With blistering the issue is too much heat in the outer layer before the inner layer heats up to match. So with Ferrari in these conditions with more heat being generated quicker that would put them in a prime position to be most/worst effected by it imo.

Of course the fix was only removing a very thin layer of tread to get heat to the inner core faster. I'd have loved to see pictures of the supersofts after Ferrari/RBR qualifying runs in Q3 tbh, I wouldn't be surprised if the tires were blistering and giving up ultimate grip by the third sector.
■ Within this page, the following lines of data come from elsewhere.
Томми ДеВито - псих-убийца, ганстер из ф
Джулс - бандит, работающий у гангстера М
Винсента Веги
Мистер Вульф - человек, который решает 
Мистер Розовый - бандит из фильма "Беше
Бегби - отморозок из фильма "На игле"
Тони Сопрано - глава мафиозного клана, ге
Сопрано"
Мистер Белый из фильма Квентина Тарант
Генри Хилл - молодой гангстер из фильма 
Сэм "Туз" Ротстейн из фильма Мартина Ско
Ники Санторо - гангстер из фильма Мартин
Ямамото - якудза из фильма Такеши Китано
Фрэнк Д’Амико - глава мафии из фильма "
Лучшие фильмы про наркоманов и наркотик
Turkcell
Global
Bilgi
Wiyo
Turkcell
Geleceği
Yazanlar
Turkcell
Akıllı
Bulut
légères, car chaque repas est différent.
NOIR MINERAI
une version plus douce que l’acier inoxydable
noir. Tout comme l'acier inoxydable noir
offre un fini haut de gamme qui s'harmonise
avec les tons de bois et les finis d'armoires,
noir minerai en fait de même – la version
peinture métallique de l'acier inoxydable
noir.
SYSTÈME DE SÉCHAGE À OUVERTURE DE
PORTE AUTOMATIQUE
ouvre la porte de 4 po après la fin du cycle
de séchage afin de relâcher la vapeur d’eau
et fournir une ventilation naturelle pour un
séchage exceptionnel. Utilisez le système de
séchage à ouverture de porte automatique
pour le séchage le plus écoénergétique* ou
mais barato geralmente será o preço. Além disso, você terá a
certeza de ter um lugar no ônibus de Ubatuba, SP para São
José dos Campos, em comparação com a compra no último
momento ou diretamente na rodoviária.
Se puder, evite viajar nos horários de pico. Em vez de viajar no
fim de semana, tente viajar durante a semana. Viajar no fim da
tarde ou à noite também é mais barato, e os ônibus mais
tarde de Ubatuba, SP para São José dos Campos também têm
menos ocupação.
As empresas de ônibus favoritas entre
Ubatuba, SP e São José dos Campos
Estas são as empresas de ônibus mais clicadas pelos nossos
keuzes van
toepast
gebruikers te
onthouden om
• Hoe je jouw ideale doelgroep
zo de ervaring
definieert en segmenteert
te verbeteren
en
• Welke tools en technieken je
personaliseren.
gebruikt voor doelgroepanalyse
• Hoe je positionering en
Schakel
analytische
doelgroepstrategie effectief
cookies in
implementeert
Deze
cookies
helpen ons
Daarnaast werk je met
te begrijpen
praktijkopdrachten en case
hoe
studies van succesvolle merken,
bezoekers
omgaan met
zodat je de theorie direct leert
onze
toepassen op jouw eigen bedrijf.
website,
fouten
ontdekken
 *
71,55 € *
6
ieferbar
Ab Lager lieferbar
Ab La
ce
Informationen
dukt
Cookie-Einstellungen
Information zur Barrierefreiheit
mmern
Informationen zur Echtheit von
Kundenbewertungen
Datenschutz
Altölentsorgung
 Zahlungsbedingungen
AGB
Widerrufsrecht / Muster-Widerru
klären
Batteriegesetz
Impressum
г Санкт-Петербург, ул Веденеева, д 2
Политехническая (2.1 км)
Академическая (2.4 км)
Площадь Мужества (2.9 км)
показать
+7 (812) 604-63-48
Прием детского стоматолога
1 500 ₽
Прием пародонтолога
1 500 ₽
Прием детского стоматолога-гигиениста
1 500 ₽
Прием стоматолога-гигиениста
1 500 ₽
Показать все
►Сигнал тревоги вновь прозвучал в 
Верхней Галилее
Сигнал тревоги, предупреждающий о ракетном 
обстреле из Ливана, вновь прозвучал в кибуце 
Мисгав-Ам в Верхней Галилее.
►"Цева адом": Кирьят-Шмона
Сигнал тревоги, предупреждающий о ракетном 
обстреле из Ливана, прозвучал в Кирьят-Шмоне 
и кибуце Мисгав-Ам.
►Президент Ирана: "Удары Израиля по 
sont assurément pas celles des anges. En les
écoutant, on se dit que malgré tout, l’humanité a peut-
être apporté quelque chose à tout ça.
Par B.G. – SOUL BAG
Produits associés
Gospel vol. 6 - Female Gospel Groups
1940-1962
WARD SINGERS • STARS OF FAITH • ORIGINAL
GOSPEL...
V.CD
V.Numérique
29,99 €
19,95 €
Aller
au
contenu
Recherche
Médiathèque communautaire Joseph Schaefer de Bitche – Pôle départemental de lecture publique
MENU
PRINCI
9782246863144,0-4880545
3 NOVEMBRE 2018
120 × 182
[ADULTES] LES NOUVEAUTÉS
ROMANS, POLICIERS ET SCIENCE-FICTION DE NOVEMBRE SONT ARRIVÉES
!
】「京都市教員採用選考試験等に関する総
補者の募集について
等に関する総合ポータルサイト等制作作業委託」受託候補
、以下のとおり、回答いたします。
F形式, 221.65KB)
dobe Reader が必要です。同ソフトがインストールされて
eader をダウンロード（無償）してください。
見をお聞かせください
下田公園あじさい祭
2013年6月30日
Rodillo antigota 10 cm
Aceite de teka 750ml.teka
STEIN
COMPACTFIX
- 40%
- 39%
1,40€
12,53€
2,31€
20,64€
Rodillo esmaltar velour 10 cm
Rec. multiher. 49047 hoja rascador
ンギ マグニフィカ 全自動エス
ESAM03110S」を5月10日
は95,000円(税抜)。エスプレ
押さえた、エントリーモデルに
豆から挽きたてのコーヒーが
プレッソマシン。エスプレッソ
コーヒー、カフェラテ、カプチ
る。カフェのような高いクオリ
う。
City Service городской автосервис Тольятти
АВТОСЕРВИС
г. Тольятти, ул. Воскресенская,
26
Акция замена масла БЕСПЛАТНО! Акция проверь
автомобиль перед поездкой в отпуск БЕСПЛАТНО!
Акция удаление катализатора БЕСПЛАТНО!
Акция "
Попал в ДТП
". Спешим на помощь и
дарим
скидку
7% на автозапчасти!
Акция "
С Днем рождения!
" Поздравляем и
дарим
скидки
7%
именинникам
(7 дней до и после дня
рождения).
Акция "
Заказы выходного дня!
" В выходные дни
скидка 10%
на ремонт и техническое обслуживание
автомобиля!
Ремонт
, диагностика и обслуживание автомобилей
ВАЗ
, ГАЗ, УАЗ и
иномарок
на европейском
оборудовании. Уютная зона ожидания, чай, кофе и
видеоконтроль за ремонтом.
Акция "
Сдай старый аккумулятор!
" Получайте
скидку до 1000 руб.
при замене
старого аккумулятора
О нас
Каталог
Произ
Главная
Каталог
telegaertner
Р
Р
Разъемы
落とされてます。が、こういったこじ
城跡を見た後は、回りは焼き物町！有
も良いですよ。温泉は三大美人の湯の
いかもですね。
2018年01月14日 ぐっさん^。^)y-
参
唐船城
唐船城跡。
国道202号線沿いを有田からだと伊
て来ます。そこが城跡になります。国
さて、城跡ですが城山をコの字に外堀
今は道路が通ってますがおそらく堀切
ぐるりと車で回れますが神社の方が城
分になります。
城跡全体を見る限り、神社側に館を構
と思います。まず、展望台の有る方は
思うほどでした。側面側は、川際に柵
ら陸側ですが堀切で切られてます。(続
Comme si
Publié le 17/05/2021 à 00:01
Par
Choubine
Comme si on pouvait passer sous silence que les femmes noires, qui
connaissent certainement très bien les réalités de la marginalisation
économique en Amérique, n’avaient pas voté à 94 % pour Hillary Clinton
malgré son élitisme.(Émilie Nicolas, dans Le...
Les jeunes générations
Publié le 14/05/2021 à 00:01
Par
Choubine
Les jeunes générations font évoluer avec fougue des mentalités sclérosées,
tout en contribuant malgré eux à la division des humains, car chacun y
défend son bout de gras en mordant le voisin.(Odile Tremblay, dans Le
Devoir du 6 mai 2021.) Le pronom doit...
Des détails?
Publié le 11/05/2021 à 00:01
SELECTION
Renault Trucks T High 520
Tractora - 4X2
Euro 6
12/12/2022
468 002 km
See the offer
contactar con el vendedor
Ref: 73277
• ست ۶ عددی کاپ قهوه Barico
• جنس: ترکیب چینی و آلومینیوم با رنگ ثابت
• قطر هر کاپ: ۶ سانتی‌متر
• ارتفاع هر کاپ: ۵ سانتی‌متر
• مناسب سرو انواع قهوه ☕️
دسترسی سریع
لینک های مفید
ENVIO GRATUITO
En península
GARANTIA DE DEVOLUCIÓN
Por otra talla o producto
Short term the issue is blistering but longer term the surface just had the tires too hot, I think part of the pace is down to simply tires running hotter than Ferrari needed to keep them working well, both wearing quicker and not giving the same level of grip but I'm not convinced that was the only reason for the race pace. My assumption would be after getting into 2nd, and having had an engine failure in free practice they decided to bank on second and turn the engine down. The second pit stop, safety for tires, not convinced. I think they assumed after China that everyone would try to fix their mistake in that race and pit and just got caught out with terrible strategy. Without that pitstop they were going to get a comfortable second, slow, but faster wouldn't have gained them anything beyond extra engine wear.


AS with last year, there are tracks Ferrari will get pole I think due to this ability to get heat into tires and some of them are difficult to pass tracks which will bring them wins, but other tracks where worse tire wear will cost them wins like Cota last year. Merc/Hamilton just had an ability to conserve tire life way beyond what Ferrari could.

The ability to get heat into the tires is also one of the reasons Ferrari are often so good off the grid.

I think Ferrari will have similar issues at France and Silverstone, Pirelli think the resurfaced tracks are going to also generate a shedload of heat and I don't see why Ferrari wouldn't have similar issues.